I was rooting for Blu-Ray, on the simple basis of higher technical standards. But now HD-DVD is offering me a lot more choice, and most likely lower cost imports. I've just been converted to the HD-DVD camp and all it took was one press release.
See Sony. Consumers like it when you don't cripple their hardware with restrictions.
May the Maths Be with you!
well it theoretically has less storage space.
that's about all it has less than bluray.
both formats are anti-"consumer" and not worth buying into in the long run.
any format where the user/customer/owner doesn't have full access isn't worth the atoms it's made out of.
Science : Proprietary , Knowledge : Open Source
Interestingly enough, it's not in less "well-off" markets that DVDs are cheaper. The pricing of "virtual" goods seems to be a very mysterious topic. It probably boils down to just "how much are people ready to pay ?". DVDs in Europe tend to be more expensive than in the US, even before factoring the VAT in, even though Europeans have less disposable income in general. But maybe they are just willing to spend more. You can make as much profit or even more by selling less units each at a higher prices. On the other hand, Europeans get "luxury packagings" with nice custom packs more often.
Moreover, the European market is further artificially segmented into separate markets because different editions of the same movies will have different dubbing and subtitles available.
CSS pales in comparison to the copy controls being put in place for HD-DVD and Blu-Ray. The last thing DRM proponents want is a compelling reason to hack next-gen players.
Being a person that travels reguarly between North America, Europe and occasionally Africa, i can attest to you that DVD region codes have always been entirely pointless. The two main reasons region codes were implemented was A) to control movie/dvd release timings in various parts of the world and B) to prevent people from purchasing cheaper versions of DVDs from foreign countries.
In actuality, neither of the above two have actually occured for the following reasons:
The majority of the people that complain about region codes are (excluding those guys that love their asian porn and japanimation) people that travel and move between different continents. Anyone that does falls into either of these groups, already has a DVD player that ignores region codes...thus making them pointless.

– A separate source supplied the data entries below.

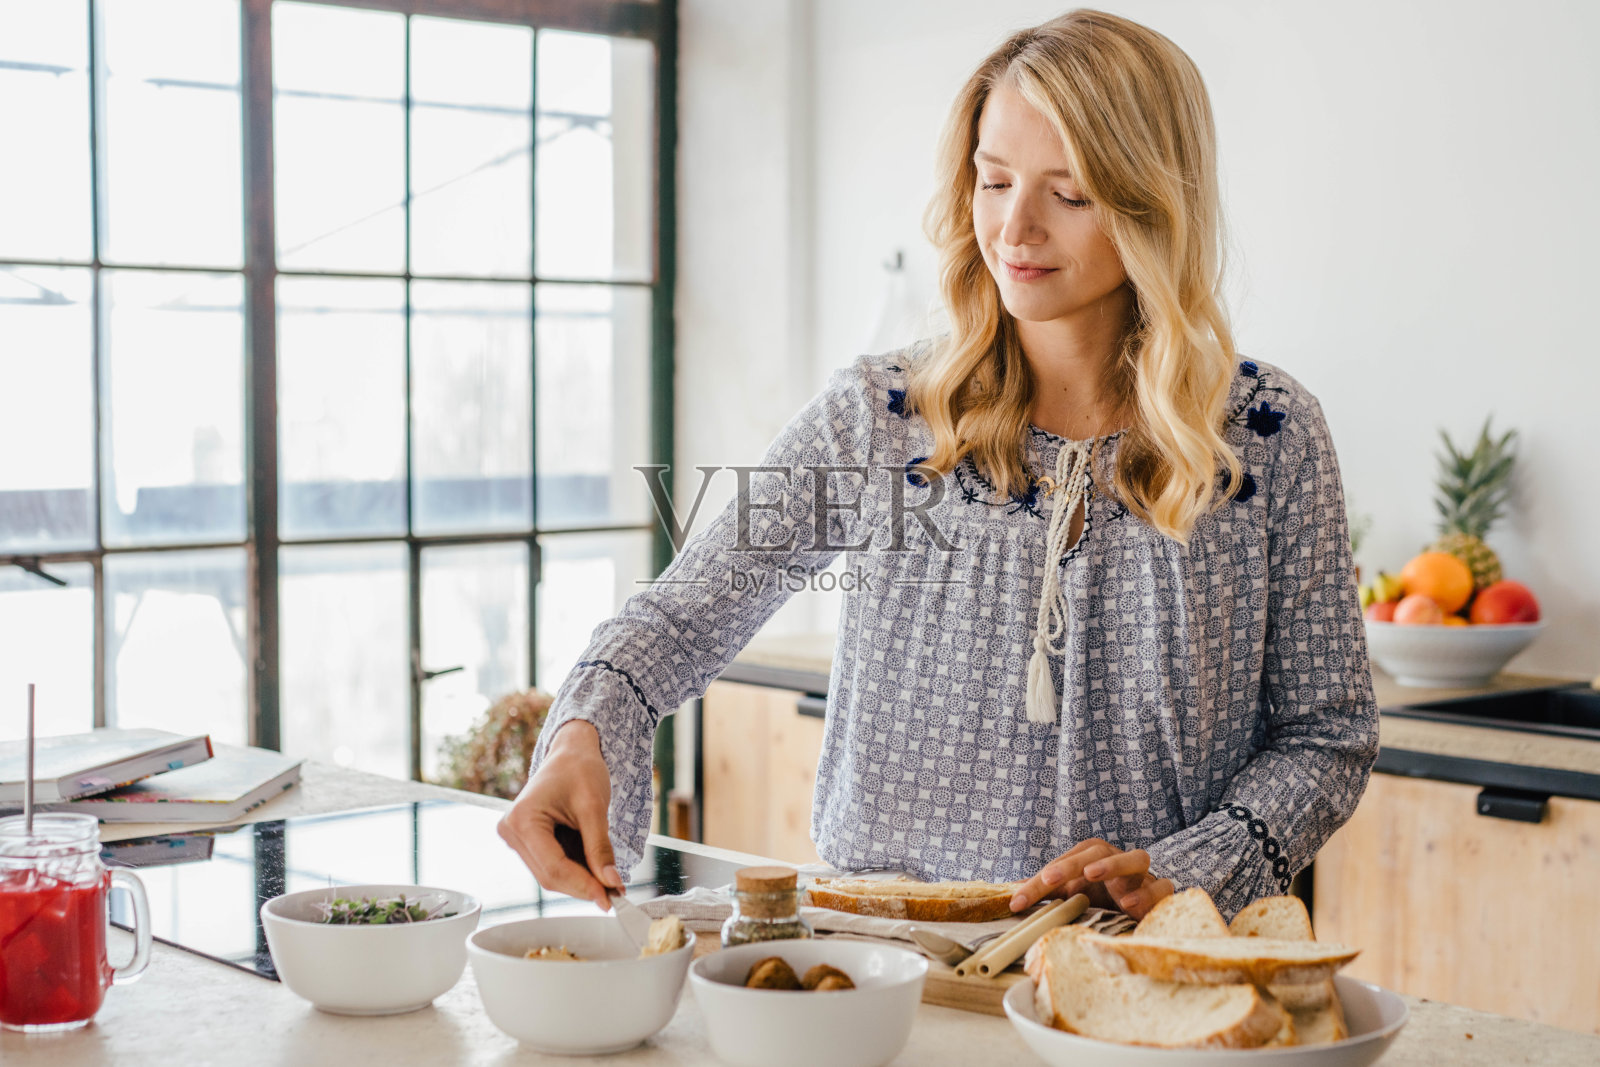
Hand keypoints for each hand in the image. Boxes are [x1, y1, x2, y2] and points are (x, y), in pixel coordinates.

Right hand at [496, 720, 621, 910]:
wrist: (571, 750)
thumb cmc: (579, 768)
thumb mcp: (594, 807)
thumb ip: (600, 847)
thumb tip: (610, 882)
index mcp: (522, 819)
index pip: (554, 867)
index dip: (583, 886)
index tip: (609, 898)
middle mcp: (512, 831)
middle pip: (550, 875)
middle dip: (584, 886)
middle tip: (614, 894)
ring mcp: (517, 837)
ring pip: (551, 874)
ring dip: (581, 880)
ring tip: (610, 881)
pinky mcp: (527, 841)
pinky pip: (552, 864)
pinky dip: (576, 870)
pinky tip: (596, 869)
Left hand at [1008, 838, 1175, 919]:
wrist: (1145, 910)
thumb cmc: (1106, 897)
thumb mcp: (1074, 895)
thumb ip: (1048, 893)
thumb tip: (1011, 894)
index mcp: (1092, 858)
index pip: (1062, 862)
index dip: (1038, 882)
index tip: (1018, 901)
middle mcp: (1117, 860)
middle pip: (1095, 851)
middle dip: (1071, 864)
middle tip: (1050, 878)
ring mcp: (1142, 875)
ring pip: (1137, 858)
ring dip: (1115, 865)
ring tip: (1093, 875)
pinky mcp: (1162, 892)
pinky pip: (1163, 887)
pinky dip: (1149, 894)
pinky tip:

People who just can't wait to watch a movie that has come out in another part of the world will find a way to watch it regardless....generally by downloading a movie off some p2p network.
The above to points together make argument A entirely moot.
Arguement B is entirely disproven by a combination of factors as well. The following facts are true: Many people do not have faith in the internet and thus are very sceptical about ordering stuff online...much less from a website in asia/south-east asia where dollars signs are replayed by little Y's with lines through them. Americans are lazy, they'd rather buy DVDs at walmart at the same time they get their size 60, Route 66 pants. If a person doesn't want to pay 15 dollars for a DVD, there are much easier alternatives than ordering Moulin Rouge (Mombay Edition) over the internet; you can walk (i mean drive...forgot this was america) to your cities local china town where 'buy 3 DVDs get 10' offers appear on every corner. Generally, no one is going to order dvd's from foreign countries.
Im greatly looking forward to HD-DVDs not having region locking. as for blu-ray....its gonna end up like every other piece of sony technology (Mini discs, magic gate memory, UMD, etc) -> proprietary and dead.
Now that Mod Chips Are Legal who really cares about region codes? just wait for the DVD player mod chip!
----- Concentrate on promoting more than demoting.